1. Intuitive Decision Rules
2. Can handle non-linear features
3. Take into account variable interactions

#### DECISION TREES CONS:

1. Highly biased to training set [Random Forests to your rescue]
2. No ranking score as direct result

### SUPPORT VECTOR MACHINES

Now to Support Vector Machines. The best thing about support vector machines is that they rely on boundary cases to build the much needed separating curve. They can handle non-linear decision boundaries. Reliance on boundary cases also enables them to handle missing data for “obvious” cases. SVM can handle large feature spaces which makes them one of the favorite algorithms in text analysis which almost always results in huge number of features where logistic regression is not a very good choice.

Result of SVMs are not as not as intuitive as decision trees for a layman.

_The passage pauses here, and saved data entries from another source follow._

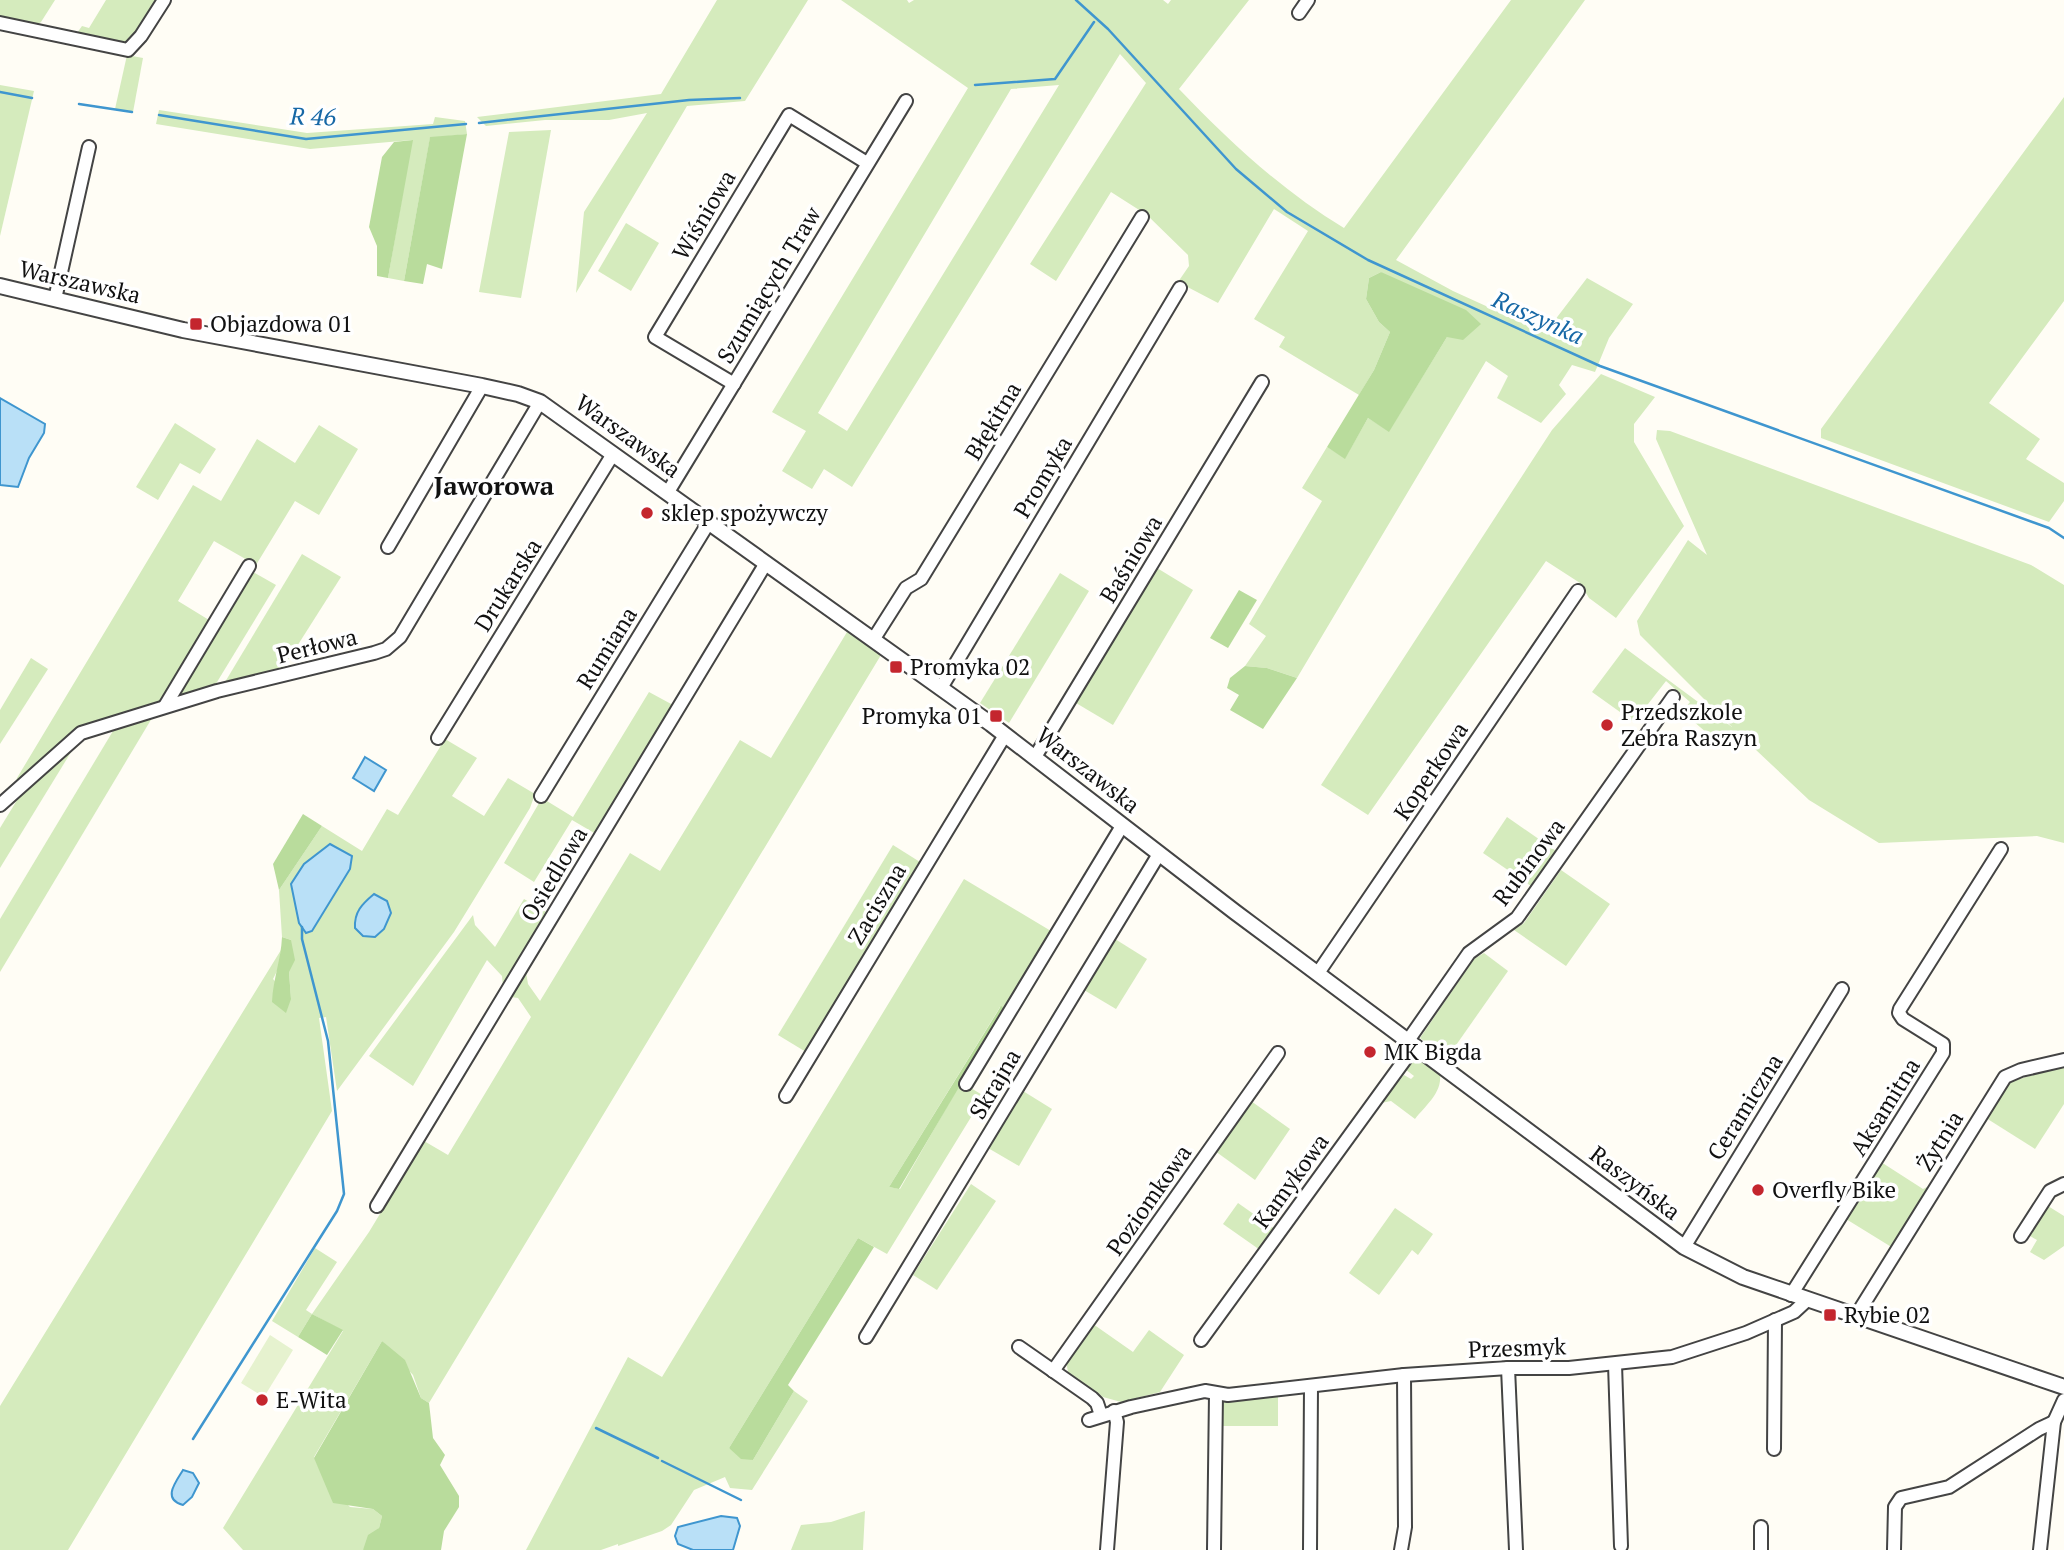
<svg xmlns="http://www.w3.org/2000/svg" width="2064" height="1550" font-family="'PT Serif',serif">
<rect width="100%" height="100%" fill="#fffdf5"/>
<g fill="#d5ebbd" fill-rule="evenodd">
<path d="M0,0H55L41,22L33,27L0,19Z"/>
<path d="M106,0H156L132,40L121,45L77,33L82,26L89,28Z"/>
<path d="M717,0H808L745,101L687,106L576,293L584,212L647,113L609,120H545L486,126L477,117L661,94Z"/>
<path d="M841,0H907L909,3L914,0H1163L1168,4L1171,0H1249L1179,89C1229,141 1281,190 1344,228L1511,0H1585L1396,260L1453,291L1545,333L1587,278L1633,304L1609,338L1595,372L1572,365L1559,385L1566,394L1541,423L1497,398L1508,376L1486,361L1297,678L1267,668L1245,666L1266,636L1249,624L1322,501L1302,488L1327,447L1345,458L1368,418L1389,431L1447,337L1381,272L1369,278L1366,299L1379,322L1390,332L1374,370L1359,395L1279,347L1285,337L1254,319L1308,231L1274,209L1218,303L1178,282L1189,266L1188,255L1147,215L1111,192L1056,281L1030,264L1146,83L1120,54L852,487L824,469L812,489L782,471L806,431L772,412L968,88ZM1059,85L847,431L818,413L1011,89Z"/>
<path d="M127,55L143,58L133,112L115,109Z"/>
<path d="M0,85L34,91L0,236Z"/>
<path d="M2064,97V301L1989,403L2040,439L2026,459L2064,483V501L2049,522L1821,438V429Z"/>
<path d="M159,110L307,133L433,124L435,117L465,121L467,134L430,138L404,281L388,278L412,140L310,149L156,124Z"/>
<path d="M551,130L521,298L479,292L509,132Z"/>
<path d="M626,223L659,243L631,291L598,271Z"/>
<path d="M1601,374L1655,397L1634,424V442L1684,526L1616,618L1589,598L1580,583L1546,561L1368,815L1321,785L1552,430Z"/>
<path d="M175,423L216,449L200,474L180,463L158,500L136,487Z"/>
<path d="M319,425L358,449L319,515L295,501L256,565L214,541L178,601L209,620L158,705L84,727L15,786L17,778L193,485L221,501L257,439L295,463Z"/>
<path d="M1657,430L1670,431L2031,565L2064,585V843L2037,836L1879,843L1809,800L1737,732L1722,746L1678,708L1673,709L1665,720L1662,718L1674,706L1685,708L1690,702L1666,681L1634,722L1592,692L1625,648L1732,727L1640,635L1637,621L1688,540L1707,555L1656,439Z"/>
<path d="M302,554L341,577L280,673L222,687Z"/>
<path d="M1157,568L1193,590L1113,725L1076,703Z"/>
<path d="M253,572L276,585L214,687L171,701Z"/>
<path d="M1060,573L1089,591L1009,723L980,703Z"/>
<path d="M847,632L881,655L429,1403L421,1398L413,1375L382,1341L314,1457L325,1482L350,1507L373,1509L382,1516L379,1528L363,1550H243L223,1528L343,1331L312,1314L298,1337L272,1321L315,1248L337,1262L306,1310L312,1314L369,1232L424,1141L448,1155L531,1017L518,998L511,997L526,972L528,984L540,1001L630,853L660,871L740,740L771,758Z"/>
<path d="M31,658L48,669L0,744V710Z"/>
<path d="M649,692L673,705L596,834L572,820L534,882L504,863L542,798L573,817Z"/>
<path d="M155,713L0,972V919L116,726Z"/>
<path d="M445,739L477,758L452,796L484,816L508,778L535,794L530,808L454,932L337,1091L326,1017L319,1018L332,1111L68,1550H0V1406L281,950L279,967L273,979L291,999L289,972L291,940L282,937L279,890L322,826L362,851L387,809L398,815ZM330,844L299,923L291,884L304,864Z"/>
<path d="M76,744L0,868V828L22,792Z"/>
<path d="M1507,817L1556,851L1531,886L1483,853Z"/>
<path d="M893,845L920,862L806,1052L778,1035Z"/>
<path d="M1561,870L1610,904L1566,966L1514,930L1524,923Z"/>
<path d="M964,879L1051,931L1005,1009L1000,1007L889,1187L900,1189L961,1082L984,1096L887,1254L858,1238L729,1448L753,1460L794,1391L808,1401L752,1490L730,1488L725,1477L694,1490L671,1525L662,1531L618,1546V1544L601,1550H526L628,1357L662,1377Z"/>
<path d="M524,899L548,913L503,987L502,976L487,960L413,1086L369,1056L473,915L475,925L495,947Z"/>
<path d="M1115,939L1147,959L1116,1009L1084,990Z"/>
<path d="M1484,953L1508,971L1447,1058L1420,1038L1474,959Z"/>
<path d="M1414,1056L1440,1075C1442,1093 1425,1106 1415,1119L1391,1101L1381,1103L1398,1078L1400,1080L1404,1075L1411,1079L1414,1076L1405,1069Z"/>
<path d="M2064,1066V1104L2035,1149L1986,1118L2009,1082Z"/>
<path d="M1023,1091L1052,1109L1019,1166L988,1148Z"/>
<path d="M1251,1101L1290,1129L1255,1180L1215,1151Z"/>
<path d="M1881,1162L1923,1189L1927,1187L1930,1191L1893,1248L1846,1219Z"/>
<path d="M971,1184L996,1201L937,1290L913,1275Z"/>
<path d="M1238,1203L1275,1229L1260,1250L1223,1224Z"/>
<path d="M2048,1206L2064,1216V1246L2044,1260L2030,1252L2037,1240L2030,1236Z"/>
<path d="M1395,1208L1433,1234L1418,1255L1412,1250L1379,1295L1349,1273Z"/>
<path d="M1093,1324L1133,1352L1149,1330L1184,1355L1160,1392L1121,1402L1103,1397L1068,1372L1066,1361Z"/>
<path d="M1278,1393V1426H1220V1402L1223,1400Z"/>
<path d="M865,1511L863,1550H791L801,1525L831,1522Z"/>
</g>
<g fill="#b9dc9c">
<path d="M467,134L442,269L427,264L423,284L404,281L430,137Z"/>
<path d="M413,140L388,278L377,276V246L369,227L382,157L394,142Z"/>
<path d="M1381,272L1466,310L1481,324L1463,340L1447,337L1389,432L1368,418L1345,459L1327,447L1374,370L1390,332L1379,322L1366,299L1369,278Z"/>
<path d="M1239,590L1257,600L1228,648L1210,638Z"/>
<path d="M1245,666L1267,668L1297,678L1263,729L1230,710L1239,695L1227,688L1230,678Z"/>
<path d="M303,814L322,826L279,890L273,864Z"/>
<path d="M282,937L291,940L295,960L289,972L291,999L286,1013L272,1002C273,979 281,960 282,937Z"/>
<path d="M1001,1006L1005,1009L899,1189L889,1187Z"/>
<path d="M858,1238L874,1247L788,1385L794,1391L753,1460L741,1459L729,1448Z"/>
<path d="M312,1314L343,1330L327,1355L298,1337Z"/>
<path d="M382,1341L405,1360L421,1398L429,1403L433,1438L445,1455L440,1465L459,1496V1507L444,1531L441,1550H363L368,1535L379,1528L382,1516L373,1509L333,1503L314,1458Z"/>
</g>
<path fill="#e6f2cf" d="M270,1335L293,1350L264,1397L241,1383Z"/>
<g fill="#b9e0f7" stroke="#3f96cf" stroke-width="2">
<path d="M0,398L45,424L44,433L29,458L18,487L0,485Z"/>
<path d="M365,757L386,770L374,791L353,778Z"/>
<path d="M330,844L352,856L350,869L312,931L306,933L299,923L291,884L304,864Z"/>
<path d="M374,894L387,901L391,913L384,929L375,937L363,936L355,928C354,912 362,904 374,894Z"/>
<path d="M183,1470L193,1473L199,1483L192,1497L183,1505C162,1499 175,1483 183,1470Z"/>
<path d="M721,1516L737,1518L740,1526L733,1550H693L678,1544L675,1536L678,1527Z"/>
</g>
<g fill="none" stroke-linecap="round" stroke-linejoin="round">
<g stroke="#3f96cf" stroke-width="2.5">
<path d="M1076,0L1108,29L1236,169L1287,212L1368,260L1600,366L2049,528L2064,538"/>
<path d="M975,85L1055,79L1094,22"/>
<path d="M0,92L32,98"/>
<path d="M79,104L132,112"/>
<path d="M159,115L306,139L466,124"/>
<path d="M479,123L689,100L740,98"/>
<path d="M596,1428L658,1458"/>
<path d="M193,1439L318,1241L337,1211L344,1194L328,1041L302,939V927"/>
<path d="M662,1461L741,1500"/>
</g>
<defs>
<g id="minor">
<path d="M1299,13L1308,0"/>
<path d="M0,23L128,50L141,36L164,0"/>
<path d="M55,299L89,147"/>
<path d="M734,384L655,337L789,115L867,163"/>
<path d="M668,492L906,101"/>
<path d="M388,547L482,386"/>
<path d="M873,640L906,588L921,579L1142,217"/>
<path d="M941,688L1180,288"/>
<path d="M165,706L249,566"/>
<path d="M438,738L613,454"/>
<path d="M1035,757L1262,382"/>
<path d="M541,796L709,522"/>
<path d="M0,805L81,733L217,691L374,653L386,649L400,637L540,402"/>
<path d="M1318,973L1578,591"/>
<path d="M1407,1042L1469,953L1517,918L1673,697"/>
<path d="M966,1084L1122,826"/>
<path d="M786,1096L1005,735"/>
<path d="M377,1206L766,563"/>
<path d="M2021,1236L2050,1191L2064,1184"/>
<path d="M1684,1247L1842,989"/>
<path d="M1791,1295L1943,1053V1044L1903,1019L1899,1013L1900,1009L2001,849"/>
<path d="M1856,1316L2005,1077L2021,1070L2064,1060"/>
<path d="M866,1337L1159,854"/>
<path d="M1201,1340L1414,1047"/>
<path d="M1019,1347L1092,1398L1097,1403L1101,1415"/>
<path d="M1615,1364L1621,1546"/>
<path d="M1508,1368L1516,1550"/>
<path d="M1053,1371L1278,1053"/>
<path d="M1089,1420L1131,1407L1205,1391L1228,1395L1404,1375L1508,1368H1569L1672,1357L1746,1333L1794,1312L1807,1300"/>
<path d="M1774,1449L1775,1320"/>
<path d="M1761,1527V1550"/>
<path d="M1107,1550L1117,1422L1114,1411"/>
<path d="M1214,1550L1216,1394"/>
<path d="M1310,1550L1311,1386"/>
<path d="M1401,1550L1405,1527L1404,1375"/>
<path d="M1894,1550L1895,1507L1901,1498L1949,1487L2039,1429L2054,1422"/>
<path d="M2040,1550L2054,1422L2064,1400"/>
</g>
<path id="tertiary" d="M0,286L183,330L482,386L518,394L540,402L991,724L1235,912L1684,1247L1743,1277L2064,1387"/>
</defs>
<use href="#minor" stroke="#444" stroke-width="16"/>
<use href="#tertiary" stroke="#444" stroke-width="18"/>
<use href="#minor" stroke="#fff" stroke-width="12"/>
<use href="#tertiary" stroke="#fff" stroke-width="14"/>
</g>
<g fill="#c4262e" stroke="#fff" stroke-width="2.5">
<rect x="189" y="317" width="14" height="14" rx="3.5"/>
<circle cx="647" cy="513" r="7"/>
<rect x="889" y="660" width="14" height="14" rx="3.5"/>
<rect x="989" y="709" width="14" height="14" rx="3.5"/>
<circle cx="1607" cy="725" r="7"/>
<circle cx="1370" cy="1052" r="7"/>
<circle cx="1758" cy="1190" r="7"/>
<rect x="1823" y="1308" width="14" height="14" rx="3.5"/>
<circle cx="262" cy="1400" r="7"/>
</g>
<g text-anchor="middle" stroke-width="7" stroke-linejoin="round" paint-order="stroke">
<g font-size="23" fill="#111" stroke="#fff">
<text transform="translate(704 215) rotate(-59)" y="8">Wiśniowa</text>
<text transform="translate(80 282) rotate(13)" y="8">Warszawska</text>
<text transform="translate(769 285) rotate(-59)" y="8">Szumiących Traw</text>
<text transform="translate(993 421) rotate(-59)" y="8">Błękitna</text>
<text transform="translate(628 436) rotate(36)" y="8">Warszawska</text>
<text transform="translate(1043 477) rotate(-59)" y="8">Promyka</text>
<text transform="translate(1131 559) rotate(-59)" y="8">Baśniowa</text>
<text transform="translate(508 585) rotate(-58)" y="8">Drukarska</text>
<text transform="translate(317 646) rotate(-14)" y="8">Perłowa</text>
<text transform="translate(607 648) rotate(-58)" y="8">Rumiana</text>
<text transform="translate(1088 770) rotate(38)" y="8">Warszawska</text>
<text transform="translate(1431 771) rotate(-56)" y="8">Koperkowa</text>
<text transform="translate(1529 862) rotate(-53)" y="8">Rubinowa</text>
<text transform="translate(554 874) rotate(-59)" y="8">Osiedlowa</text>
<text transform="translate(877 904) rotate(-59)" y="8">Zaciszna</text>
<text transform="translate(995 1084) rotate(-59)" y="8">Skrajna</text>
<text transform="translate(1745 1107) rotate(-58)" y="8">Ceramiczna</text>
<text transform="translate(1885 1107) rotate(-58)" y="8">Aksamitna</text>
<text transform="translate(1940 1141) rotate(-58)" y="8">Żytnia</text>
<text transform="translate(1291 1181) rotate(-54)" y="8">Kamykowa</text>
<text transform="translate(1635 1183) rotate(37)" y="8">Raszyńska</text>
<text transform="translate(1149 1200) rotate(-55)" y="8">Poziomkowa</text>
<text transform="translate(1517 1348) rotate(-2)" y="8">Przesmyk</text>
</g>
<g font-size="23" fill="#111" stroke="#fff" text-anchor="start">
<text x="210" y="332">Objazdowa 01</text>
<text x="661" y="521">sklep spożywczy</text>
<text x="910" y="675">Promyka 02</text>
<text x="1621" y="720">Przedszkole<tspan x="1621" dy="26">Zebra Raszyn</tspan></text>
<text x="982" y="724" text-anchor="end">Promyka 01</text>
<text x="1384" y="1060">MK Bigda</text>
<text x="1772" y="1198">Overfly Bike</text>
<text x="1844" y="1323">Rybie 02</text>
<text x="276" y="1408">E-Wita</text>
</g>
<g font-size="24" font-style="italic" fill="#1768a6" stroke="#fff">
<text transform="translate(313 117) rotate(1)" y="8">R 46</text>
<text transform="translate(1538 318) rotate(24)" y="8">Raszynka</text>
</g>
<g font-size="26" font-weight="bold" fill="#111" stroke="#fff">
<text x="494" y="495">Jaworowa</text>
</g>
</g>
</svg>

With non-linear kernels, SVMs can be very costly to train on huge data. In Summary:
 
#### SVM PROS:

1. Can handle large feature space
2. Can handle non-linear feature interactions
3. Do not rely on entire data

#### SVM CONS:

1. Not very efficient with large number of observations
2. It can be tricky to find appropriate kernel sometimes

Here is a simple workflow for you to decide which algorithm to use out of these three -

- Always start with logistic regression, if nothing then to use the performance as baseline
- See if decision trees (Random Forests) provide significant improvement. Even if you do not end up using the resultant model, you can use random forest results to remove noisy variables.
- Go for SVM if you have large number of features and number of observations are not a limitation for available resources and time

At the end of the day, remember that good data beats any algorithm anytime. Always see if you can engineer a good feature by using your domain knowledge. Try various iterations of your ideas while experimenting with feature creation. 

### ENSEMBLES

Another thing to try with efficient computing infrastructure available these days is to use ensembles of multiple models.